*Assignment*
Which lines in the entries below contain the string "Kampagne"? Show each of those lines in full.

*Records supplied*
Start of Block

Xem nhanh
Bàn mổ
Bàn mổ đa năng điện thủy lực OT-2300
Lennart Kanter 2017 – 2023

End of Block
Start of Block

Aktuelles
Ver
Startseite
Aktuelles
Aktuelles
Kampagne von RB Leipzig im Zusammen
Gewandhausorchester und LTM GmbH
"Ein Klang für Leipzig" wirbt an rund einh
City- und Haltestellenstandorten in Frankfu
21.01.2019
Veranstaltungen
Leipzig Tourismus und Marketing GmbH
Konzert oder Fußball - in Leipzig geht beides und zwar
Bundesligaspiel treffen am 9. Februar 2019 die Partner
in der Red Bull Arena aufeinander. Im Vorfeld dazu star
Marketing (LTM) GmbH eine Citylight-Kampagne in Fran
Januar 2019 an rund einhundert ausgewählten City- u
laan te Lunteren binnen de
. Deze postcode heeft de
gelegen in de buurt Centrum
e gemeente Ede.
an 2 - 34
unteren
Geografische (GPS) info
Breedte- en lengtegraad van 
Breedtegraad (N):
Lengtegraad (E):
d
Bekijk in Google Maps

End of Block
Start of Block

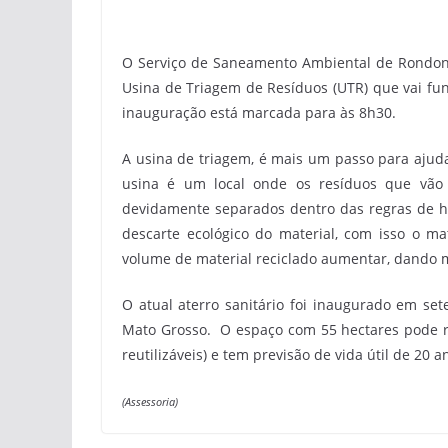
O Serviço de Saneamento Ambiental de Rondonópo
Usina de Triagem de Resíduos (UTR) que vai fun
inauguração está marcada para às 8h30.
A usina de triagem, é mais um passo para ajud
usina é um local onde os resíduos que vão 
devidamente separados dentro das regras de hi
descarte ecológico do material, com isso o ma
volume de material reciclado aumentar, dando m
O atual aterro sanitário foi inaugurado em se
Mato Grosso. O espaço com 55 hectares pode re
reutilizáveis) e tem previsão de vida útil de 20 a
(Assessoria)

End of Block

*Reply to the task*
Kampagne von RB Leipzig im Zusammen
Marketing (LTM) GmbH eine Citylight-Kampagne in Fran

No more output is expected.